Suzanne Rae takes us back in time with a Victorian grunge-inspired collection for fall 2011. The Brooklyn-based designer, and Parson's alumnus, is slowly making her mark on the industry with street designs that are both feminine and feminist. Staging her presentation at Lincoln Center’s penthouse, Rae utilized the space to showcase her 28 rotating ensembles and a live concert by New York pop rock band, Mother Feather. The Victorian Gibson girl was transported into the 90’s with flannel jumpsuits and hemp crop tops worn with high-waist stirrup pants and gold oxfords. A color palette of black, brown, gray, and cream kept the line warm and sophisticated while lace, flannel, and plaid added just the right amount of texture.

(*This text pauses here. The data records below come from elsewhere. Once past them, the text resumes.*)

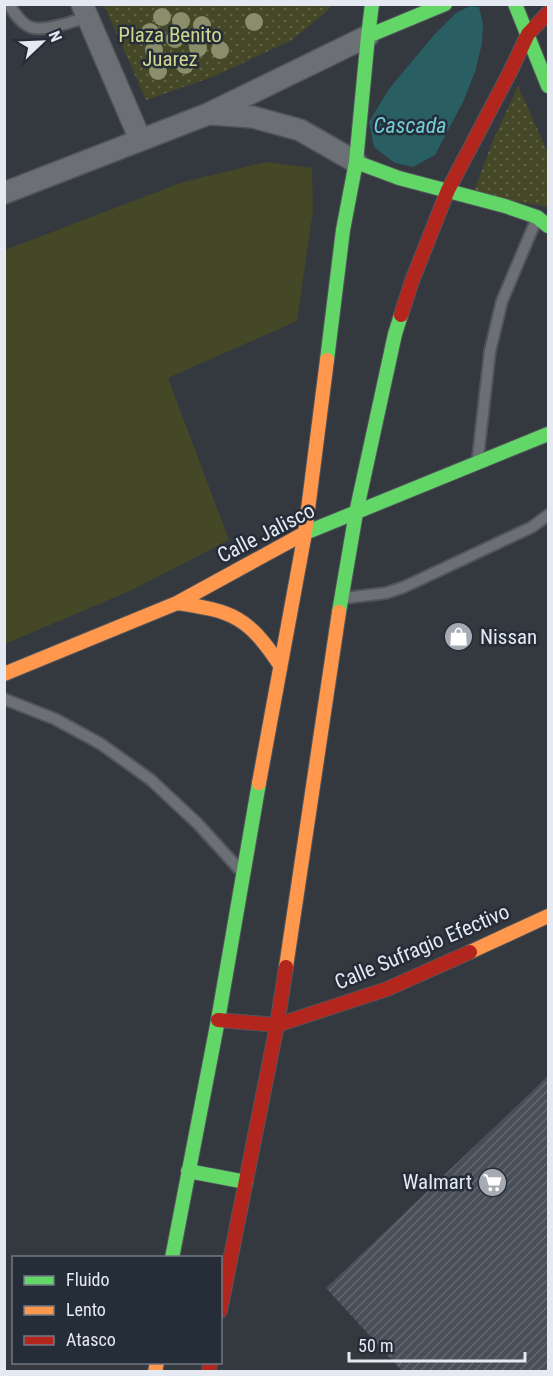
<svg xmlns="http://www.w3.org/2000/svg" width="553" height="1376" font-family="'Roboto Condensed',sans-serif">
  <defs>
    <pattern id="park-dots" width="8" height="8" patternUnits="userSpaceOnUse" patternTransform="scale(1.5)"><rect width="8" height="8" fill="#454827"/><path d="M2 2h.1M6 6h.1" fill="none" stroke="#606247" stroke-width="1.8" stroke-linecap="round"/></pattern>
    <pattern id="building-hatch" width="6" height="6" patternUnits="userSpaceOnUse" patternTransform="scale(1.5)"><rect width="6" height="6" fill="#494f58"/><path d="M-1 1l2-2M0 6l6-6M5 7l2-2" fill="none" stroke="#636870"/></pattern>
  </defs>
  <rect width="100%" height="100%" fill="#34383f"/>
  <!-- green -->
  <path fill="#454827" d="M266 162 312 168 313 211 297 321 168 378 229 540 132 590 5 644V250L183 182Z"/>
  <!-- park -->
  <path fill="url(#park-dots)" d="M104 5H331L327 11 292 40 215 76 146 100Z
    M518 86 548 153V207L473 194 492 143Z"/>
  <!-- water -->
  <path fill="#295e63" d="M470 6 479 7 483 25 482 43 475 72 463 102 435 155 413 167 395 163 374 147 369 122 389 89 434 35 456 13Z"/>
  <!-- building -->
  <path fill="url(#building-hatch)" d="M548 1076V1372H403L326 1288Z"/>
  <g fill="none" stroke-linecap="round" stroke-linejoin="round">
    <defs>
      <path id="lane" d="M9 4C14 13 19 21 28 26 41 34 73 21 88 17
        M478 457 490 351 502 301 537 218
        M345 598 386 593 404 587 532 527 548 515
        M4 699 55 719 101 744 151 780 198 824 239 869"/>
      <path id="street" d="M82 4 140 139
        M211 114 253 117 300 130 356 162
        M4 193 208 114 368 36"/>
      <path id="fast" d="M515 4 548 86
        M368 36 372 4
        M356 162 399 178 505 206 537 217 548 226
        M327 360 343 230 356 162 368 36 445 4
        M305 533 548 434
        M339 612 356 513 395 334 401 315
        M188 1171 246 1182
        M172 1258 218 1020 259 783"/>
      <path id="slow" d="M177 603C233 611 248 617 280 665
        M4 674 177 603 305 533
        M259 783 305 533 327 360
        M470 952 548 916
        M286 967 339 612
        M155 1372 157 1362"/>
      <path id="jam" d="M401 315 412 281 448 190 510 72 528 34 548 13
        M218 1020 277 1025 387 989 470 952
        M220 1311 277 1025 286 967
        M209 1372 210 1362"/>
    </defs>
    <!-- lane casing -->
    <use href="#lane" stroke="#51555b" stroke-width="14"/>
    <!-- street casing -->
    <use href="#street" stroke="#51555b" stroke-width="24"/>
    <!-- fast casing -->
    <use href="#fast" stroke="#51555b" stroke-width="16"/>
    <!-- slow casing -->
    <use href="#slow" stroke="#51555b" stroke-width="16"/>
    <!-- jam casing -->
    <use href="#jam" stroke="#51555b" stroke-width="16"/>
    <!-- lane -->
    <use href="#lane" stroke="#6c7075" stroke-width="10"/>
    <!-- street -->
    <use href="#street" stroke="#6c7075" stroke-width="21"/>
    <!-- fast -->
    <use href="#fast" stroke="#63d668" stroke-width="14"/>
    <!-- slow -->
    <use href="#slow" stroke="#ff974d" stroke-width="14"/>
    <!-- jam -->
    <use href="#jam" stroke="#b3261e" stroke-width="14"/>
  </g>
  <!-- trees -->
  <g fill="#8a8e6b">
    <circle cx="162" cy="17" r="9"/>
    <circle cx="181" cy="21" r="9"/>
    <circle cx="254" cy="22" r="9"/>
    <circle cx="202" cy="25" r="9"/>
    <circle cx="150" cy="32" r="9"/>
    <circle cx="175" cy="39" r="9"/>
    <circle cx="198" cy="48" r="9"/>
    <circle cx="154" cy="50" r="9"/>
    <circle cx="220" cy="50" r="9"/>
    <circle cx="185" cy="65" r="9"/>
    <circle cx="158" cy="71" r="9"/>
  </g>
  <!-- icons -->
  <defs>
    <symbol id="shop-disc" viewBox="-11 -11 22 22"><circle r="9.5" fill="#a6abb3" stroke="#252d39"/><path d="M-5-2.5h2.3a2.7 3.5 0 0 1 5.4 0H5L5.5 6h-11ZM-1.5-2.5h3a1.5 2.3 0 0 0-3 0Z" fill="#fff"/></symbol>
    <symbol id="supermarket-disc" viewBox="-11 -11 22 22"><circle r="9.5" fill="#a6abb3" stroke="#252d39"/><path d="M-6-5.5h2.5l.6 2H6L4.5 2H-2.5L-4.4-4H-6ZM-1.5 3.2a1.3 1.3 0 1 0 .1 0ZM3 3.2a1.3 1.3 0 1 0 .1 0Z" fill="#fff"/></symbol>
  </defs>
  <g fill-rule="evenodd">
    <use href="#shop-disc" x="442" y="620" width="33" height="33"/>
    <use href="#supermarket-disc" x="476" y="1166" width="33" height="33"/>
  </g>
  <g text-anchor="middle" stroke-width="5" stroke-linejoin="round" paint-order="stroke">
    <!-- park labels -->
    <g font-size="21" fill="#d0d58f" stroke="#252d39">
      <text x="170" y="42">Plaza Benito<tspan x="170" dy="24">Juarez</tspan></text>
    </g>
    <!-- street labels -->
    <g font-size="21" fill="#e4e9f2" stroke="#252d39">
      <text transform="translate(266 533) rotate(-27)" y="7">Calle Jalisco</text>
      <text transform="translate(422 947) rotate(-23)" y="7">Calle Sufragio Efectivo</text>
    </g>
    <!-- poi labels -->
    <g font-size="21" fill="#e4e9f2" stroke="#252d39" text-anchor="start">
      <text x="480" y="644">Nissan</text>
      <text x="472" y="1189" text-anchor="end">Walmart</text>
    </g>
    <!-- water labels -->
    <g font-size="22" font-style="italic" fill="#71cfd9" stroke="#252d39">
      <text x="410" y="133">Cascada</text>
    </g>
  </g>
  <!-- border -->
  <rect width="553" height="1376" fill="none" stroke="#e4e9f2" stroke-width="12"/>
  <!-- legend -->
  <rect x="12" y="1256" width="210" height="108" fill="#252d39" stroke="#717883" stroke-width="1.5"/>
  <rect x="24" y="1276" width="30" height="9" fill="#63d668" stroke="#717883" stroke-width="1.5"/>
  <text x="66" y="1286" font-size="18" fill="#e4e9f2">Fluido</text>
  <rect x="24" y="1306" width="30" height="9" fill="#ff974d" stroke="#717883" stroke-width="1.5"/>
  <text x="66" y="1316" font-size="18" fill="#e4e9f2">Lento</text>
  <rect x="24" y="1336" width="30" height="9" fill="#b3261e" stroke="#717883" stroke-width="1.5"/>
  <text x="66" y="1346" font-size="18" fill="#e4e9f2">Atasco</text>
  <!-- north arrow -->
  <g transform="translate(42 42) rotate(67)" stroke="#252d39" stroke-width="4.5" paint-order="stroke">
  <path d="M0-4.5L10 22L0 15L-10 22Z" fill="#e4e9f2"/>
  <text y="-9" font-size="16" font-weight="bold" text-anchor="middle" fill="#e4e9f2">N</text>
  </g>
  <!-- scale -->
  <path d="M349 1352v9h176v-9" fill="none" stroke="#e4e9f2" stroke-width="3"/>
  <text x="358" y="1352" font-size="18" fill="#e4e9f2" stroke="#252d39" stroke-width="4.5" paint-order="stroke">50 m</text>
</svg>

Take note, this is one designer to keep an eye on.
Timo Weiland “We were thinking of Gloria Vanderbilt taking a fictional trip to India in the 1960’s with Keith Richards,” said Alan Eckstein of Timo Weiland’s fall inspiration. Eckstein and Weiland explored their socialite-meets-rocker theme in handmade jacquard cut to cropped coats, biker jackets, and a lovely tiered tank dress for women. A Himalayan landscape print brought the adventure to life in a wide lapel womenswear coat, a long scalloped shift dress, and a high-waisted ruffle skirt. The rock-chic sensibility was evident on the menswear side too with reversible polka dot-to-stripes button-downs, casual colorblock Angora sweaters, and slim 5-pocket jeans in plaid, camel, navy, and royal blue. The verdict: Not too chichi, not too down and dirty. A sensible, day-to-night showing.